Korean & Cold War Issues
The Korean and Cold War accounting missions are best characterized by their diverse issues. Each of these facets is being pursued independently, while keeping a sharp eye on the overall picture. An overarching matter has been time lost by one-Administration- after-another’s policies that link the humanitarian nature of the mission with unrelated political concerns.
* U.S. Servicemen’s Remains Recovery and Identification - This multifaceted issue carries the most hope for the greatest number of families. More than 7500 U.S. servicemen are still missing; over 5000 sets of remains are believed to be waiting inside the DPRK.
What Needs to be Done – Joint U.S./D.P.R.K. remains recovery operations (JROs), ended in 2005, need to be reinstated and then sustained until the mission is completed.
A critical step in this direction will require diplomatic negotiations that establish the accounting mission as humanitarian policy within the U.S. administration; distinct from contentious political issues arising between the two nations.
* Air Losses Over North Korea – Crash sites for six hundred U.S. aircraft are spread across North Korea. Nine hundred missing U.S. airmen are associated with these losses. Some of these men were seen alive in enemy hands then never heard from again.
What Needs to be Done – Negotiate access to known crash sites inside the DPRK.
Small investigative teams need to visit nearby villages and gather information on what became of crew members from downed aircraft in their area. This information will guide recovery operations and help determine what happened to missing airmen.
* Last Seen Alive Reports – Documented reports from multiple sources show that American P.O.W.s remained in captivity following the Korean War, into the Cold War, and were never returned.

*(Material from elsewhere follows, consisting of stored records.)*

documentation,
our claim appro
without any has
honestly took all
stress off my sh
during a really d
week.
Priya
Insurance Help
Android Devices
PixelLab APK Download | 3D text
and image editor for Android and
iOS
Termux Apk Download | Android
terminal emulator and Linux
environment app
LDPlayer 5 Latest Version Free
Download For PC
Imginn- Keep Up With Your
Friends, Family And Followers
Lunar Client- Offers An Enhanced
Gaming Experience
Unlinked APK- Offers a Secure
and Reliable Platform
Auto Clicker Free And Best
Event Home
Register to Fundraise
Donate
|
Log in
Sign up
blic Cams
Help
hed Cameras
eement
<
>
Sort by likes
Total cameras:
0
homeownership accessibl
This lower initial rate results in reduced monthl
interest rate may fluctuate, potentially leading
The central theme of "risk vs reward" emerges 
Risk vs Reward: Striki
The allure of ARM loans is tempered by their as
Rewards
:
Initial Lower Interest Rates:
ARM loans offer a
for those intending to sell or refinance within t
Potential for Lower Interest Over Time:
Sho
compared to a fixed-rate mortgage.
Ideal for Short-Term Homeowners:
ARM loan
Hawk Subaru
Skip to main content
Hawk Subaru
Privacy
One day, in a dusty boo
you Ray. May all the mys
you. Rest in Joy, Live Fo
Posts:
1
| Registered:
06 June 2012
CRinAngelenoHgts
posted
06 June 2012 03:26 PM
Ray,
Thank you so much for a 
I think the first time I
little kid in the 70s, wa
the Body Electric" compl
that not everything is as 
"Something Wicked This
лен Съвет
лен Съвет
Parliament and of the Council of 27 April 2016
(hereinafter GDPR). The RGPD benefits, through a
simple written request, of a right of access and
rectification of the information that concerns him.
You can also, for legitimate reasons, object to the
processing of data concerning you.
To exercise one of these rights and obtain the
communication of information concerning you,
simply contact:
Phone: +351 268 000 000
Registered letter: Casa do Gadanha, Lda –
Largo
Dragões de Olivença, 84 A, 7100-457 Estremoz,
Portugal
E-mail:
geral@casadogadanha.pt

What Needs to be Done: Access multinational historical archives and U.S. air loss sites inside the DPRK
Former Soviet Union archives, Chinese Korean War P.O.W. camp records, and U.S. air loss sites inside North Korea likely hold information on the fate of missing U.S. servicemen known to be captive at the end of the War. Access to these records needs to be expanded and maintained, independent of unrelated issues between the nations.

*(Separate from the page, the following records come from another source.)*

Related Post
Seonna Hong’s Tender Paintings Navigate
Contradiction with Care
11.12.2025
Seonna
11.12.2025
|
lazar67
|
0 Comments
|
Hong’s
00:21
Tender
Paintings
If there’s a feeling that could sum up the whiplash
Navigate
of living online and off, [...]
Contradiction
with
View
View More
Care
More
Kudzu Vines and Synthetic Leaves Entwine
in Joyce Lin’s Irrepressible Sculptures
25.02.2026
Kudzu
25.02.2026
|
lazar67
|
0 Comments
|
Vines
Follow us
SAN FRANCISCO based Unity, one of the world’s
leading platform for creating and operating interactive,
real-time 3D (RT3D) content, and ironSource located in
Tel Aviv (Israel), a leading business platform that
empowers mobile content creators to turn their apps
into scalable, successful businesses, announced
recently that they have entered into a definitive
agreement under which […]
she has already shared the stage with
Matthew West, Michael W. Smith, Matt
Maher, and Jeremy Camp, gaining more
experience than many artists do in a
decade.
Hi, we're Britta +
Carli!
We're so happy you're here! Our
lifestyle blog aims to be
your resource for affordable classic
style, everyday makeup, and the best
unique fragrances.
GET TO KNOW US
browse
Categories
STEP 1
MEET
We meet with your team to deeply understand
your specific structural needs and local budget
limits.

* Declassification of U.S. Documents – Numerous historical intelligence reports, P.O.W. debriefings and other documents containing information on missing Americans remain classified by U.S. agencies.
What Needs to be Done: Declassify and release these records
Comprehensive legislation is needed that mandates the release of these records.

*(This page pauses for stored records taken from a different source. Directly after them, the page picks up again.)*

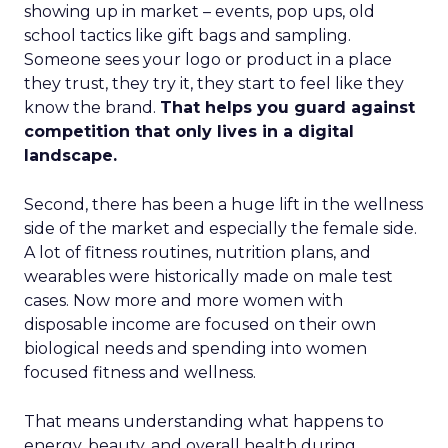
showing up in market – events, pop ups, old
school tactics like gift bags and sampling.
Someone sees your logo or product in a place
they trust, they try it, they start to feel like they
know the brand.
That helps you guard against
competition that only lives in a digital
landscape.
Second, there has been a huge lift in the wellness
side of the market and especially the female side.
A lot of fitness routines, nutrition plans, and
wearables were historically made on male test
cases. Now more and more women with
disposable income are focused on their own
biological needs and spending into women
focused fitness and wellness.
That means understanding what happens to
energy, beauty, and overall health during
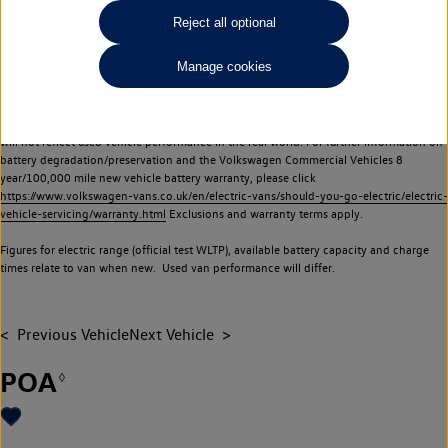
Commercial Vehicles electric vehicles) have a restricted lifespan. Battery capacity will
Reject all optional
reduce over time, with use and charging. Reduction in battery capacity will affect the
performance of the vehicle, including the range achievable, and is one of a number of
Manage cookies
factors that may impact resale value. New vehicle performance figures (including
battery capacity and range) may be provided for the purposes of comparison
between vehicles. You should not rely on new vehicle performance figures (including
battery capacity and range), in relation to used vehicles with older batteries, as they
will not reflect used vehicle performance in the real world. For further information on
battery degradation/preservation and the Volkswagen Commercial Vehicles 8
year/100,000 mile new vehicle battery warranty, please click
https://www.volkswagen-vans.co.uk/en/electric-vans/should-you-go-electric/electric-
vehicle-servicing/warranty.html
Exclusions and warranty terms apply.
Figures for electric range (official test WLTP), available battery capacity and charge
times relate to van when new. Used van performance will differ.
Previous Vehicle
Next Vehicle
POA
◊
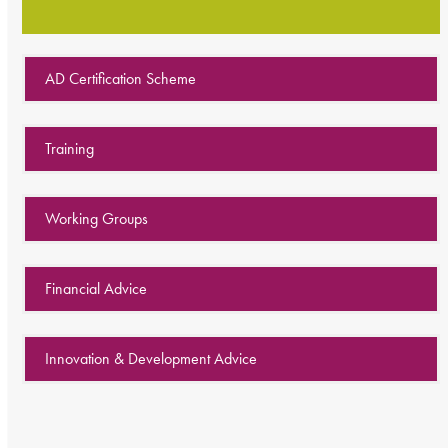
AD Certification Scheme
Training
Working Groups
Financial Advice
Innovation & Development Advice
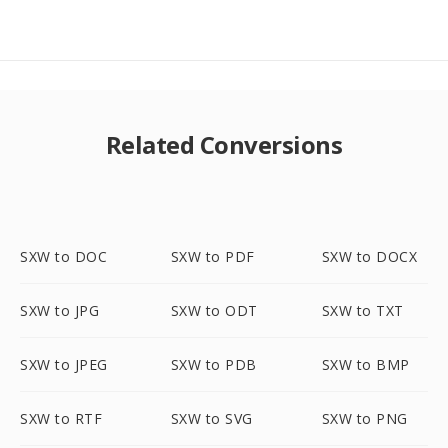
Related Conversions
SXW to DOC
SXW to PDF
SXW to DOCX
SXW to JPG
SXW to ODT
SXW to TXT
SXW to JPEG
SXW to PDB
SXW to BMP
SXW to RTF
SXW to SVG
SXW to PNG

* One hundred twenty-six American servicemen remain unaccounted for from U.S. military and civilian air losses during the Cold War, WWII through the Korean War, Cold War, Vietnam War and Afghanistan.
What Needs to be Done: Access relevant archives of China and the former Soviet Union
The U.S./Russia Joint Commission, formed to pursue records held by both nations regarding the fate of missing servicemen from all modern conflicts (including Americans reportedly transferred to the former Soviet Union) is a major resource for learning what happened to these men. Records in China’s archives may also hold critical files on U.S. air losses along that country’s coast. Access to all relevant archives needs to be negotiated and continued on a humanitarian basis, independent of contentious relations between the nations.
We call upon the governments involved to pursue these humanitarian issues until the missing men are accounted for, and in the present frame of time, not a point to come in an unending future.